What about the ideal of being able to treat with a cocktail of drugs like for HIV, without using riba or inf.?  It's all about whether it is possible to stop replication 100% and over time that's the end of it, or whether it will always be necessary to enlist the immune system (and inf.) for total clearance.  

Well, lots of speculation and big implications for tx going forward, but no answers as yet.  Very frustrating,

dointime

thanks for posting - an interesting addition to the unfolding story. Unlike some of the recent technical lab-oriented,did/did-not mitogen stimulate PBMC skirmishes, it presents data with much broader implications. Basically, it sounds as if there's a *lot* of people out there who may think they cleared spontaneously but are heading down the same path as those with chronic infection (82% with biopsy-demonstrated fibrosis) albeit at a slower pace.

The methods section emphasizes they were careful to exclude all patients in which an alternate cause of liver diseases could be suspected (weight,alcohol,HBV, etc.).

From their conclusions:
"With the aid of liver biopsy in all of these patients and critically, careful subsequent exclusion of all patients with a possible alternative cause of chronic liver disease, we have been able to challenge the view that nonviremic HCV-exposed patients have resolved infection. First, viremia was detected eventually in 5.7% of this group, a proportion that may increase with time; second, just 7.5% of patients had normal histology; third, 92% of patients had inflammation within the liver, while 82% had fibrosis, which in about a quarter would have been sufficient to prompt consideration of antiviral therapy if the patients had been viremic; finally, when cases without viremia were compared with viremic patients matched for grade of inflammation and stage of fibrosis, the phenotype of the inflammatory infiltrate was similar and distinct from that in healthy controls."

None of these patients had been exposed to IFN. What bearing does this have for SVRs? There's some glimmer of hope that  IFN-assisted HCV reduction is more effective than spontaneous : 5.7% is way higher than the SVR durability stats usually reported. They do cite one 2006 study in which 11.8% of SVRs relapsed but I think there's much more data going the other way.  

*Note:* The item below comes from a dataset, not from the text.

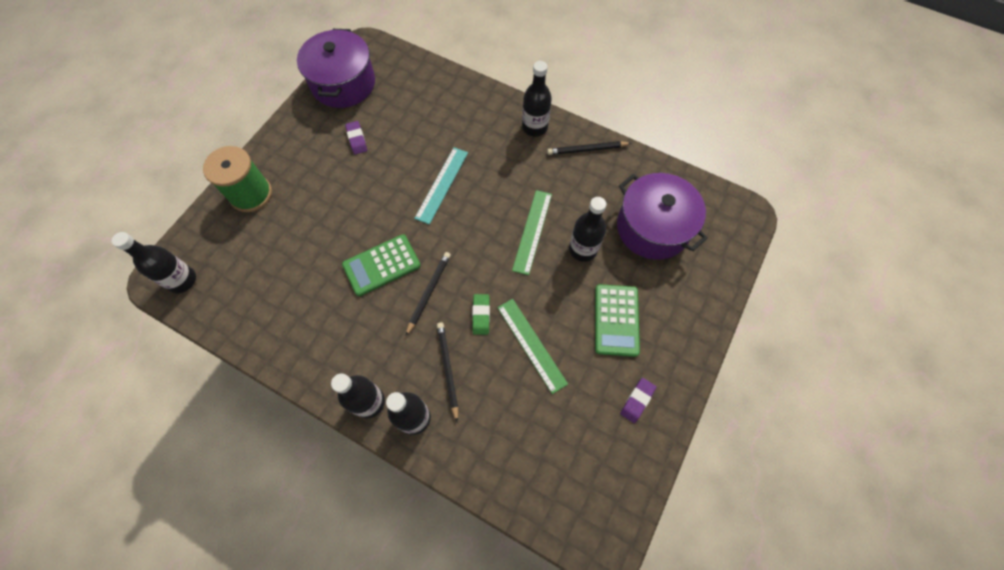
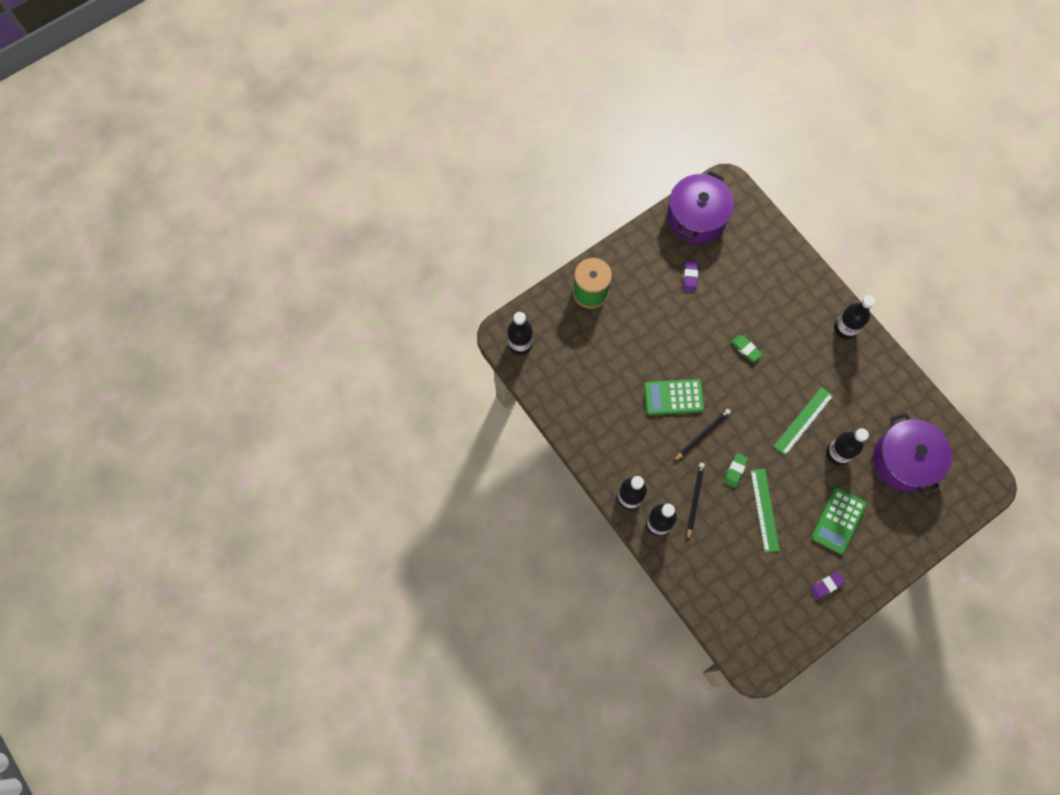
camera: 25 degrees right, 5 degrees up
(442, 185) = (746, 349): turquoise ruler -> green eraser
(587, 149) = (881, 368): black pencil -> none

Overall, I think this makes a pretty good case for an eventual post-SVR bx, not so much to check on fibrosis regression as to check presence/absence of inflammatory infiltrate

"Perhaps the most important question to address in this cohort is why such cases have lower levels of viral replication. The long-term histology in those treated successfully with pegylated interferon- and ribavirin will be of interest in this context, because loss of the inflammatory infiltrate would be consistent with eradication of HCV, while ongoing inflammation, as in this series, would be indicative of low-level HCV replication."

I was dismayed to read this study.  I've been following the debate here on the board about whether the virus persists even after SVR and naturally I didn't want that to be true.  However I had to admit that the jury is still out on it and more studies need to be done.  So when I came across this study I felt it was important to add it to the pool of knowledge we have on the subject.

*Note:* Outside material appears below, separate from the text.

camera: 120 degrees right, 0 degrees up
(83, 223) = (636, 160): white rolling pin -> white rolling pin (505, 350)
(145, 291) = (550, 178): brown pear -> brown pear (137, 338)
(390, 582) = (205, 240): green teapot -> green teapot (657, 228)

On a pragmatic level I agree with you Mike, it is surely better to be SVR than not.  On a psychological level, the idea that I might never be rid of this virus, even if I SVR, is hard to take, but it could be the reality.  This one study does not settle the question but I think any advancement is welcome.

dointime

  As some of you may remember I finished TX 10 months ago and SVR'd about 4 months ago. I was a genotype 3a, had been infected aproximately 30 years and was a stage 3 fibrosis at my biopsy 7 years ago. So I was probably a late stage 3 or early stage 4 when treating as my blood tests were normal except for elevated ALT and AST.
  
   What I am getting at is I drank occasionally on treatment. I am not reccomending this but I would drink about 6 beers on a friday night every month or 6 weeks depending on how I felt. This did not stop me from attaining SVR. So who really knows.